Problem details. From the first line to the last, restate the records word for word, skipping the pictures.
[[ Entries provided open ]]
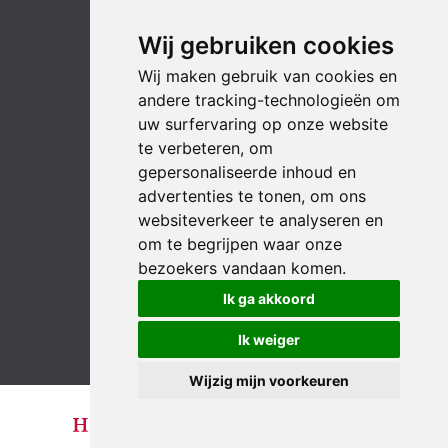
Wij gebruiken cookies
Wij maken gebruik van cookies en
andere tracking-technologieën om
uw surfervaring op onze website
te verbeteren, om
gepersonaliseerde inhoud en
advertenties te tonen, om ons
websiteverkeer te analyseren en
om te begrijpen waar onze
bezoekers vandaan komen.
LinkedIn
YouTube
Instagram
Facebook
Ik ga akkoord
Ik weiger
Wijzig mijn voorkeuren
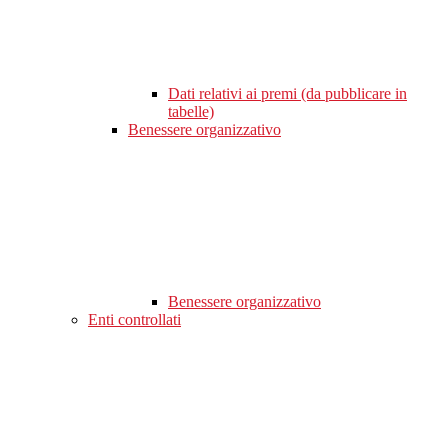
Dati relativi ai premi (da pubblicare in
tabelle)
Benessere organizzativo
Benessere organizzativo
Enti controllati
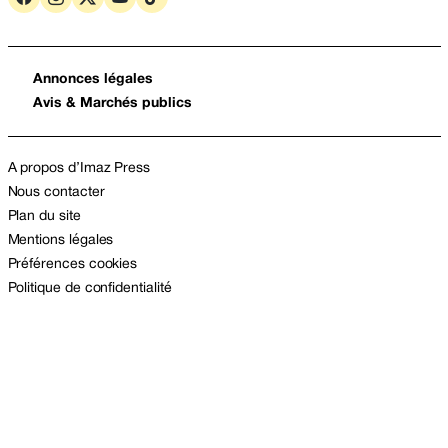
Annonces légales
Avis & Marchés publics
A propos d’Imaz Press
Nous contacter
Plan du site
Mentions légales
Préférences cookies
Politique de confidentialité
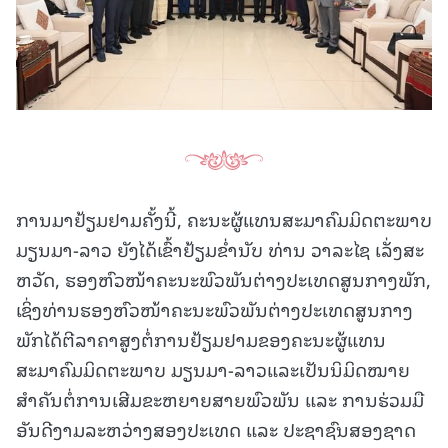
ການມາຢ້ຽມຢາມຄັ້ງນີ້, ຄະນະຜູ້ແທນສະມາຄົມມິດຕະພາບ
ມຽນມາ-ລາວ ຍັງໄດ້ເຂົ້າຢ້ຽມຂໍ່ານັບ ທ່ານ ວາລະໄຊ ເລັ່ງສະ
ຫວັດ, ຮອງຫົວໜ້າຄະນະພົວພັນຕ່າງປະເທດສູນກາງພັກ,
ເຊິ່ງທ່ານຮອງຫົວໜ້າຄະນະພົວພັນຕ່າງປະເທດສູນກາງ
ພັກໄດ້ຕີລາຄາສູງຕໍ່ການຢ້ຽມຢາມຂອງຄະນະຜູ້ແທນ
ສະມາຄົມມິດຕະພາບ ມຽນມາ-ລາວແລະເປັນນິມິດໝາຍ
ສຳຄັນຕໍ່ການເສີມຂະຫຍາຍສາຍພົວພັນ ແລະ ການຮ່ວມມື
ອັນດີງາມລະຫວ່າງສອງປະເທດ ແລະ ປະຊາຊົນສອງຊາດ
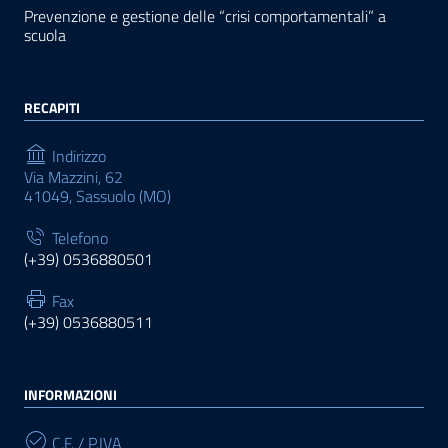
Prevenzione e gestione delle “crisi comportamentali” a
scuola
RECAPITI
Indirizzo
Via Mazzini, 62
41049, Sassuolo (MO)
Telefono
(+39) 0536880501
Fax
(+39) 0536880511
INFORMAZIONI
C.F. / P.IVA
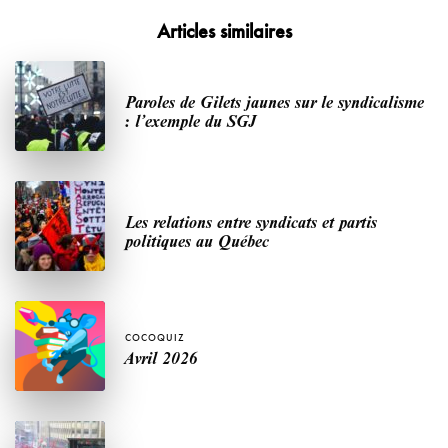
Articles similaires
Paroles de Gilets jaunes sur le syndicalisme
: l’exemple du SGJ
Les relations entre syndicats et partis
politiques au Québec
COCOQUIZ
Avril 2026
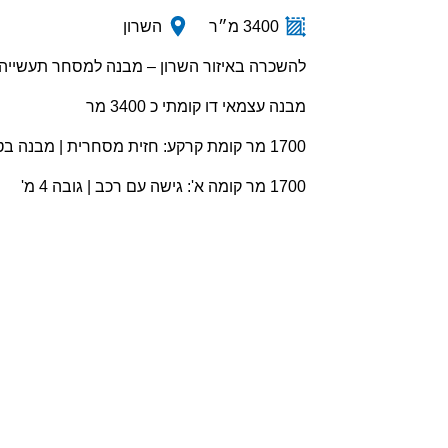
3400 מ״ר
השרון
להשכרה באיזור השרון – מבנה למסחר תעשייה
מבנה עצמאי דו קומתי כ 3400 מר
1700 מר קומת קרקע: חזית מסחרית | מבנה בטון קשיח | 5.8 מ' גובה
1700 מר קומה א': גישה עם רכב | גובה 4 מ'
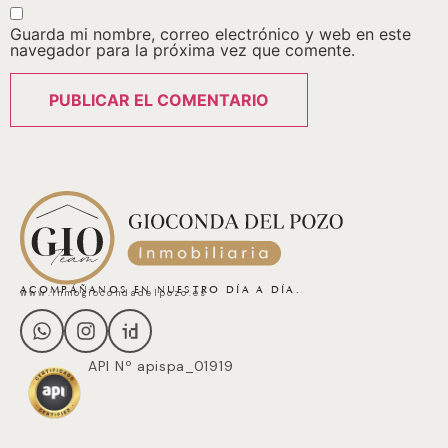
Guarda mi nombre, correo electrónico y web en este
navegador para la próxima vez que comente.
ACOMPÁÑANOS EN NUESTRO DÍA A DÍA.
www.inmogiocondadelpozo.es
API Nº apispa_01919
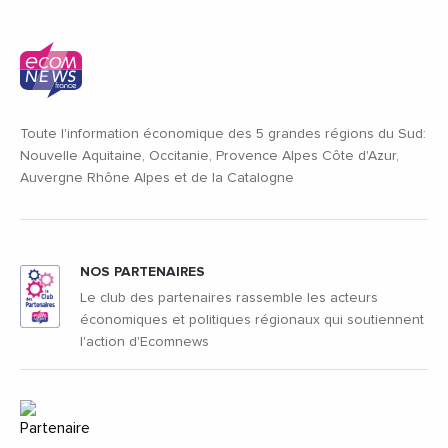
Toute l'information économique des 5 grandes régions du Sud:
Nouvelle Aquitaine, Occitanie, Provence Alpes Côte d'Azur,
Auvergne Rhône Alpes et de la Catalogne
NOS PARTENAIRES
Le club des partenaires rassemble les acteurs
économiques et politiques régionaux qui soutiennent
l'action d'Ecomnews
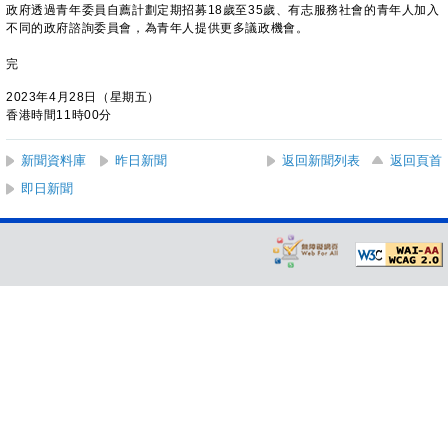
政府透過青年委員自薦計劃定期招募18歲至35歲、有志服務社會的青年人加入
不同的政府諮詢委員會，為青年人提供更多議政機會。
完
2023年4月28日（星期五）
香港時間11時00分
新聞資料庫
昨日新聞
返回新聞列表
返回頁首
即日新聞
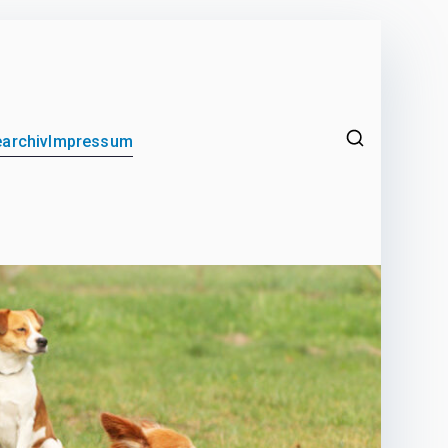
archiv
Impressum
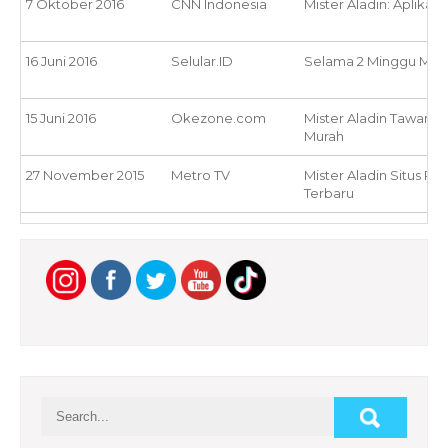
7 Oktober 2016
CNN Indonesia
Mister Aladin: Aplikasi
16 Juni 2016
Selular.ID
Selama 2 Minggu Miste
15 Juni 2016
Okezone.com
Mister Aladin Tawark
Murah
27 November 2015
Metro TV
Mister Aladin Situs P
Terbaru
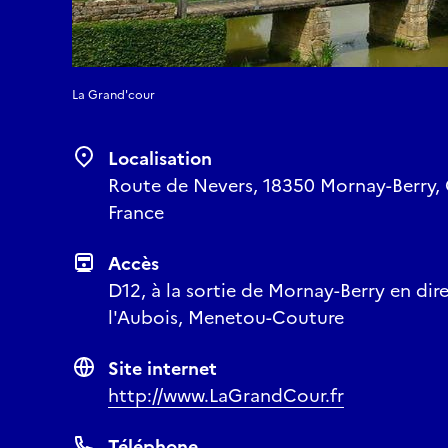
La Grand'cour
Localisation
Route de Nevers, 18350 Mornay-Berry, C
France
Accès
D12, à la sortie de Mornay-Berry en dir
l'Aubois, Menetou-Couture
Site internet
http://www.LaGrandCour.fr
Téléphone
[[ Entries provided closed ]]
Answer to the problem.
Wij gebruiken cookies
Wij maken gebruik van cookies en
andere tracking-technologieën om
uw surfervaring op onze website
te verbeteren, om
gepersonaliseerde inhoud en
advertenties te tonen, om ons
websiteverkeer te analyseren en
om te begrijpen waar onze
bezoekers vandaan komen.
LinkedIn
YouTube
Instagram
Facebook
Ik ga akkoord
Ik weiger
Wijzig mijn voorkeuren
Dati relativi ai premi (da pubblicare in
tabelle)
Benessere organizzativo
Benessere organizzativo
Enti controllati
Annonces légales
Avis & Marchés publics
A propos d’Imaz Press
Nous contacter
Plan du site
Mentions légales
Préférences cookies
Politique de confidentialité
ການມາຢ້ຽມຢາມຄັ້ງນີ້, ຄະນະຜູ້ແທນສະມາຄົມມິດຕະພາບ
ມຽນມາ-ລາວ ຍັງໄດ້ເຂົ້າຢ້ຽມຂໍ່ານັບ ທ່ານ ວາລະໄຊ ເລັ່ງສະ
ຫວັດ, ຮອງຫົວໜ້າຄະນະພົວພັນຕ່າງປະເທດສູນກາງພັກ,
ເຊິ່ງທ່ານຮອງຫົວໜ້າຄະນະພົວພັນຕ່າງປະເທດສູນກາງ
ພັກໄດ້ຕີລາຄາສູງຕໍ່ການຢ້ຽມຢາມຂອງຄະນະຜູ້ແທນ
ສະມາຄົມມິດຕະພາບ ມຽນມາ-ລາວແລະເປັນນິມິດໝາຍ
ສຳຄັນຕໍ່ການເສີມຂະຫຍາຍສາຍພົວພັນ ແລະ ການຮ່ວມມື
ອັນດີງາມລະຫວ່າງສອງປະເທດ ແລະ ປະຊາຊົນສອງຊາດ
Prevenzione e gestione delle “crisi comportamentali” a
scuola
RECAPITI
Indirizzo
Via Mazzini, 62
41049, Sassuolo (MO)
Telefono
(+39) 0536880501
Fax
(+39) 0536880511
INFORMAZIONI
C.F. / P.IVA
Articles similaires
Paroles de Gilets jaunes sur le syndicalisme
: l’exemple du SGJ
Les relations entre syndicats et partis
politiques au Québec
COCOQUIZ
Avril 2026
3400 מ״ר
השרון
להשכרה באיזור השרון – מבנה למסחר תעשייה
מבנה עצמאי דו קומתי כ 3400 מר
1700 מר קומת קרקע: חזית מסחרית | מבנה בטון קשיח | 5.8 מ' גובה
1700 מר קומה א': גישה עם רכב | גובה 4 מ'
Guarda mi nombre, correo electrónico y web en este
navegador para la próxima vez que comente.
ACOMPÁÑANOS EN NUESTRO DÍA A DÍA.
www.inmogiocondadelpozo.es
API Nº apispa_01919
Toute l'information économique des 5 grandes régions du Sud:
Nouvelle Aquitaine, Occitanie, Provence Alpes Côte d'Azur,
Auvergne Rhône Alpes et de la Catalogne
NOS PARTENAIRES
Le club des partenaires rassemble les acteurs
économiques et politiques régionaux qui soutiennent
l'action d'Ecomnews
政府透過青年委員自薦計劃定期招募18歲至35歲、有志服務社會的青年人加入
不同的政府諮詢委員會，為青年人提供更多議政機會。
完
2023年4月28日（星期五）
香港時間11時00分
新聞資料庫
昨日新聞
返回新聞列表
返回頁首
即日新聞
archiv
Impressum
7 Oktober 2016
CNN Indonesia
Mister Aladin: Aplikasi
16 Juni 2016
Selular.ID
Selama 2 Minggu Miste
15 Juni 2016
Okezone.com
Mister Aladin Tawark
Murah
27 November 2015
Metro TV
Mister Aladin Situs P
Terbaru
La Grand'cour
Localisation
Route de Nevers, 18350 Mornay-Berry, C
France
Accès
D12, à la sortie de Mornay-Berry en dir
l'Aubois, Menetou-Couture
Site internet
http://www.LaGrandCour.fr
Téléphone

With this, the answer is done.